Lozan müzakerelerinde İngiliz Heyet Reisi Lord Gürzon şöyle demişti;

“Türkiye İslâmî alâkasını ve İslâm’ı temsil rolünü kendi eliyle çözer ve atarsa, bizimle hulûs birliği etmiş olur. Otuz sene sonra gelecek neslin kendi eliyle Kur’ân’ı imha etmesini sağlayacak bir plan yapmalıyız”

Ve yaptılar.

Fikrin nüvesi Tevrat’tandı;

“Ve dediler:

Bütün yeryüzüne dağılmayalım diye bir kule bina edelim ve kendimize bir nam yapalım.

Ve âdemoğullarının yapmakta olduğu şehri ve kuleyi görmek için Rab indi.

Ve Rab dedi;

Gelin, inelim ve birbirlerinin dilini anlamasınlar diye onların dilini karıştıralım.

Ve Rab onları bütün yeryüzü üzerine oradan dağıttı” [Tevrat, Eski Ahit, Bap, 11/1-9]

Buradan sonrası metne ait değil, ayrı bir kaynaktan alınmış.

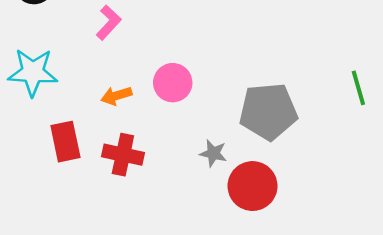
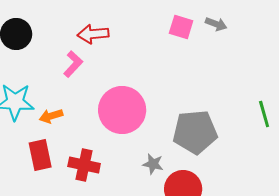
pink circle: (173, 83) -> (122, 110), size x1.6
orange arrow: (116, 96) -> (51, 116), moved

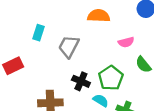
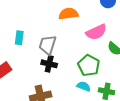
pink semicircle: (126, 42) -> (96, 32), size x1.5
black cross: (81, 81) -> (49, 64), moved

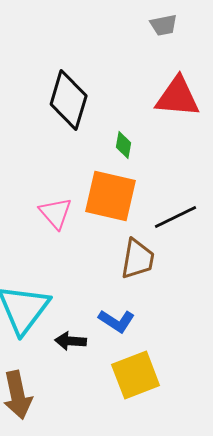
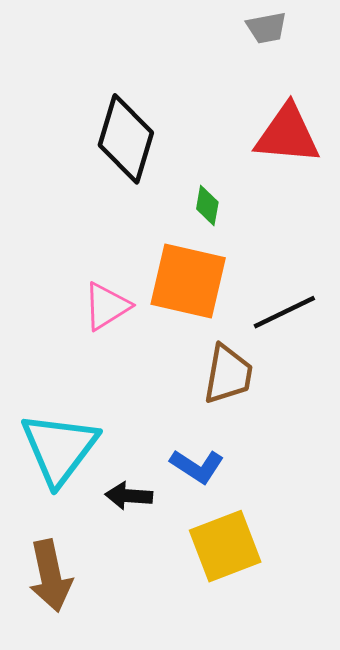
pink triangle: (56, 213) -> (107, 306), turned 39

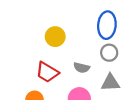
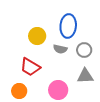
blue ellipse: (107, 25) -> (68, 26), moved
gray semicircle: (82, 68) -> (60, 49), moved

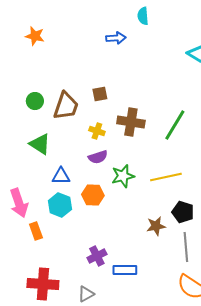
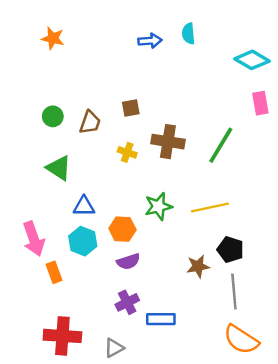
cyan semicircle: (143, 16) -> (188, 34), moved
brown trapezoid: (66, 106) -> (90, 122), size x0.7
purple semicircle: (98, 157) -> (128, 262), moved

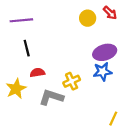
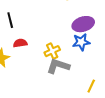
gray L-shape: (51, 97) -> (58, 66), moved

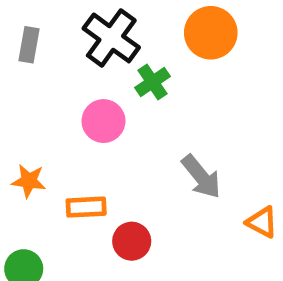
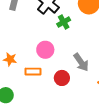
pink circle: (103, 121) -> (45, 50), moved
red circle: (132, 241) -> (62, 78), moved

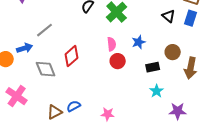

Cumhurbaşkanı Erdoğan, Kabine toplantısı sonrası, Türkiye’nin diyalogla, müzakere ve anlaşma ile çözülmeyecek hiçbir meselenin olmadığına inandığını vurguladığı konuşmasında;

“Tabii bu yaklaşım hakikate ve hakkaniyete uygun tekliflerle karşımıza gelinmesi şartıyla geçerlidir. Aksi takdirde ataların ‘pilavdan dönenin kaşığı kırılsın’ dedikleri gibi biz de hiçbir mücadeleden kaçınmayız. Bu söylediklerimizin kuru bir retorik olmadığını ispata, bırakınız 2000 yıllık devlet geçmişimizi, coğrafyamızdaki 1000 yıllık serencamımızı, sadece son dönemdeki mücadelelerimiz dahi yeterlidir” demişti.

Metin yazarlarının Erdoğan Fransa ve Yunanistan’a seslenirken Yunanca bir kelime tercihi bana manidar gelmişti.

Retorik kelimesi, Erdoğan’ın Ayasofya’nın açılışından sonra yaptığı konuşmasında; “Gençlik yıllarımızın hayalini de gerçeğe dönüştürdüğümüz için ayrıca memnunuz. Kimse ‘Bu siyasi bir retoriktir, siyasi bir yaklaşımdır gibi basit yaklaşımların içerisine girmesin’ şeklinde…

Kuzey Marmara Otoyolu açılış töreninde; “Kendi ömrümüz vefa etmese bile bizden sonraki nesillere böyle bir vizyon bırakmayı, böyle bir ülke bırakmayı milletimize yaptığımız en büyük hizmetlerden biri olarak kabul ediyoruz. Üstelik bunu sadece lafla, sadece söylemle, sadece retorikle yapmıyor, somut icraatlarımızla bilfiil hayata geçiriyoruz” şeklinde kullanılıyor.

Üç metinde de hamaset anlamında…

Cumhurbaşkanı Erdoğan bir keresinde “Biz arenalara karşıyız ve bakana da talimatı verdim, arena isimlerini stadyumlardan kaldıracağız. Ne demek arena? Bizim dilimizde böyle bir şey yok” demişti.

Bizim dilimizde retorik var mı, bu metinleri kim yazıyor?

Erdoğan’ın dil mevzuundaki düşüncelerinin kararlı bir şekilde hayata geçirilememesinin sebebini anlayabilmiş değilim.

Anlayamadığım bir şey daha var:

Kur’an’a yakın olduklarını iddia edenler, dilimizi Kur’an’dan ve Kur’an’ı hayattan uzaklaştırma tertiplerinin farkına neden varamıyorlar?

Erdoğan’ın Dil Bayramı mesajı;

“Türkçemizi hayatın her alanında bütün derinliği ve zenginliği ile yaşatmalıyız.

Günlük yaşamdan sosyal medya mecralarına, her alanda Türkçenin doğru ve güzel kullanımına hassasiyet gösterilmesi, devraldığımız zengin dil mirasını gelecek nesillere aktarmanın en önemli adımı olacaktır”

Dilimizdeki Kur’an menşeli ‘hayat’ kelimesini uydurukça ‘yaşam’a hangi metin yazarı tercih ediyor?

Son Söz Üstad Necip Fazıl’dan;

“Ruhsal, parasal, soyut, boyut, yaşam, eğilim,

Ya bunlar Türkçe değil yahut ben Türk değilim!”